Mass arrests of Anglophone Cameroon separatistsBy YUH TIMCHIA in Yaounde | Monday, October 1 2012 at 18:42
Security forces cracked down on an early morning church Mass in Buea in the southwest region of Cameroon where suspected separatists converged for the yearly commemoration of October 1.
This is a day which the separatists say the formerly British-administered southern Cameroon was denied the option of seceding in a referendum that united the English-speaking region with the former French territory in 1961.
In the days leading up to October 1, scores of other suspected secessionists were rounded up in English-speaking towns like Ekona, Mutenguene, Tiko, Mile 14 and Limbe.
Over 100 suspected activists were arrested in the Buea sweep, including the vice-chairman of the Southern Cameroons National Council (SCNC), Mr Nfor Ngalla Nfor, Catholic catechist Marguerite
Ngalla, local journalist and activist Martin Fon Yembe and his Nigerian counterpart Bashiru Ebua.
The vice-chairman of another separatist movement, the Southern Cameroons Peoples Organisation (SCAPO), Mr Augustine Ndangam, was arrested on Sunday in the north-west region before he could board a bus for the commemoration in Buea.
Tight police measures deterred them from holding any public demonstrations this year, the reason why they resorted to turning to houses of prayer.
Unconfirmed reports said the southern Cameroon flag was hoisted early Monday at Ayato, near the Mungo Bridge that separates the French speaking and English speaking parts of the country.
Created in 1995, SCNC calls for the independence of their territory.

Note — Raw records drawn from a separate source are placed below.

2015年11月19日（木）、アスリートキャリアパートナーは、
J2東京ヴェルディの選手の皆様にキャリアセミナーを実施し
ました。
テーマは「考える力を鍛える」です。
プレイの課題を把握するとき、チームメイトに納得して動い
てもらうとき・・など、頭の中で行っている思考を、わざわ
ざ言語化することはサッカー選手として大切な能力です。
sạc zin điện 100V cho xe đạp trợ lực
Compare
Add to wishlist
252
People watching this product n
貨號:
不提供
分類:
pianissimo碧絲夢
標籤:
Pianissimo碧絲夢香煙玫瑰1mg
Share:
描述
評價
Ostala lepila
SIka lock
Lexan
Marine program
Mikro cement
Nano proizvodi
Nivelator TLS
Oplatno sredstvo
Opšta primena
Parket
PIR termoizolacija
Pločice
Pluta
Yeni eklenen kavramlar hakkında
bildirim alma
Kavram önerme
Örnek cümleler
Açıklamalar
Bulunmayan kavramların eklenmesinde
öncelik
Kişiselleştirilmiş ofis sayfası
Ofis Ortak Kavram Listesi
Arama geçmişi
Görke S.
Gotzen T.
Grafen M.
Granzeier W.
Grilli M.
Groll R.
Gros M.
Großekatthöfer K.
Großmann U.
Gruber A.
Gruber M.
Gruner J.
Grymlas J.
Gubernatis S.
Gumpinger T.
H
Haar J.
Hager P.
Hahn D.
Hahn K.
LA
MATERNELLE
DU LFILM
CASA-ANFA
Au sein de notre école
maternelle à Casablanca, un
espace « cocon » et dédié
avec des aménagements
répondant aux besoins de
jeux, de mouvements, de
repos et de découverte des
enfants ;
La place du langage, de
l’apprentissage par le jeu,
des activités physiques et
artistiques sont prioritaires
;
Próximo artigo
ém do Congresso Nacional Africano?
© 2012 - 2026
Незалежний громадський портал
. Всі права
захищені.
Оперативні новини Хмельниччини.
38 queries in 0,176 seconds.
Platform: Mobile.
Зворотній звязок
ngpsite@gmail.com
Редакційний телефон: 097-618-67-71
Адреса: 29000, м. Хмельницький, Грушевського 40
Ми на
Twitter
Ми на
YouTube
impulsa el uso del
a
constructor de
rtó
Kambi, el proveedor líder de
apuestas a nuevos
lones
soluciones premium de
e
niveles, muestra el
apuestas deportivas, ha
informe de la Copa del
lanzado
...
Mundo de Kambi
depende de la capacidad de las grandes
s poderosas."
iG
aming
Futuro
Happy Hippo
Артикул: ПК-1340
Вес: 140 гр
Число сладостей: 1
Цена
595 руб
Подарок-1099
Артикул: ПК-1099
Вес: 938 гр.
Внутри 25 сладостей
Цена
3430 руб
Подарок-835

Together with several other movements with a similar agenda, they complain Anglophone Cameroonians were being relegated to the fringes of the 50-year-old union by Yaoundé authorities.
The separatist agenda is widely accepted in the English-speaking Southwest and Northwest regions.
However, it is met with hostility by the Anglophone elite who are accused of having abusing their proximity to President Paul Biya.
The government has outlawed the SCNC and its sister movements, on account that there were no problems peculiar to Aglophone Cameroon.